• [What is needed]
Every line in the data below that includes "weight" belongs in the answer, copied as it stands.

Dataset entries
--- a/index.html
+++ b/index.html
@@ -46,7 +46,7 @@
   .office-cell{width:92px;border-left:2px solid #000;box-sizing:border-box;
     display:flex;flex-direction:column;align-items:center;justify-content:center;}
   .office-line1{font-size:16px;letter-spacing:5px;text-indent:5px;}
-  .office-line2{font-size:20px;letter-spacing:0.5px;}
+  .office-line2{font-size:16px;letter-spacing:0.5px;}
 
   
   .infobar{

==

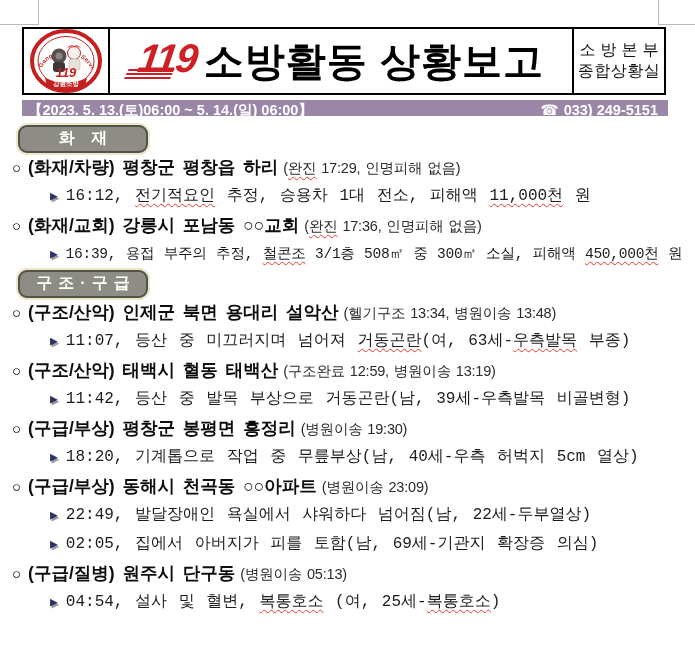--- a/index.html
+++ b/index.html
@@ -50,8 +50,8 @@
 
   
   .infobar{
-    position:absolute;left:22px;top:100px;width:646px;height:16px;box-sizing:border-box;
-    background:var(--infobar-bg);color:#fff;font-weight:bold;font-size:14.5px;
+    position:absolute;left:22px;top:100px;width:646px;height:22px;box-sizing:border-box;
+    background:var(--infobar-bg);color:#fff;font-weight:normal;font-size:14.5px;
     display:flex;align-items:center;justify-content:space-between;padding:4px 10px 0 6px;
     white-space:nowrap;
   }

* * *

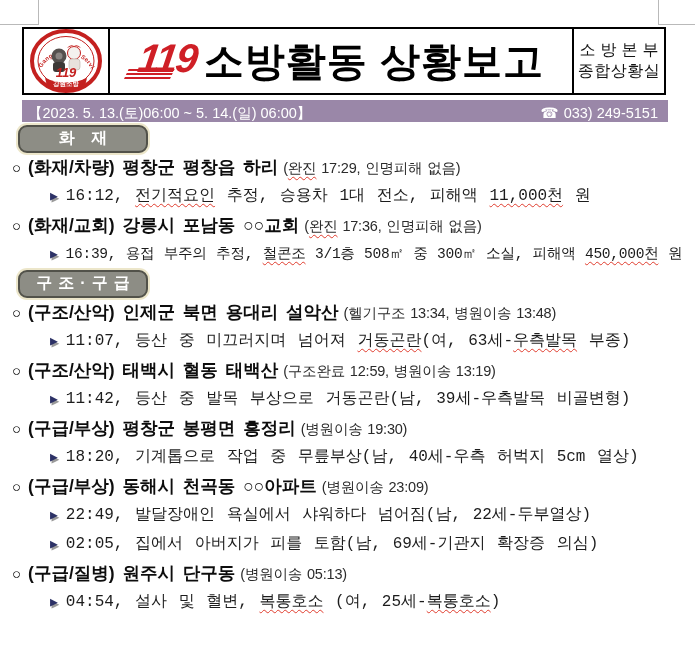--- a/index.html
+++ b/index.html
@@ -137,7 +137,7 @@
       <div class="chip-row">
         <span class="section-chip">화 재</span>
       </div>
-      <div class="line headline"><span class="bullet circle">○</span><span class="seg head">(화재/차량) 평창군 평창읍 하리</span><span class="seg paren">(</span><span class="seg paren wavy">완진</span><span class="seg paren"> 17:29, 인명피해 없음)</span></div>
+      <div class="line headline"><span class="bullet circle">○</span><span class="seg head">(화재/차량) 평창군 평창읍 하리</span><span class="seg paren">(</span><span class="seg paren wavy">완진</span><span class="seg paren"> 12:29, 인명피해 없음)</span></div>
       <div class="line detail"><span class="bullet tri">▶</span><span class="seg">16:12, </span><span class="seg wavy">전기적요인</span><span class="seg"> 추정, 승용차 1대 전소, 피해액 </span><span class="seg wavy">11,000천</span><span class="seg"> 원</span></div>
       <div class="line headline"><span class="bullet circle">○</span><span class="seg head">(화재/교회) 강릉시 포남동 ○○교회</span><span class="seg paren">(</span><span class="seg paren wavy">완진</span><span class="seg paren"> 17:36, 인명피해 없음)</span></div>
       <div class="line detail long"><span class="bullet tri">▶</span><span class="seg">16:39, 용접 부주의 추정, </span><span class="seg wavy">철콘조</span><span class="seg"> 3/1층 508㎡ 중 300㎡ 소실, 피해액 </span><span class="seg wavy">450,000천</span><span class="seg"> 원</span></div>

• [Reply to the exercise]
-    background:var(--infobar-bg);color:#fff;font-weight:bold;font-size:14.5px;
+    background:var(--infobar-bg);color:#fff;font-weight:normal;font-size:14.5px;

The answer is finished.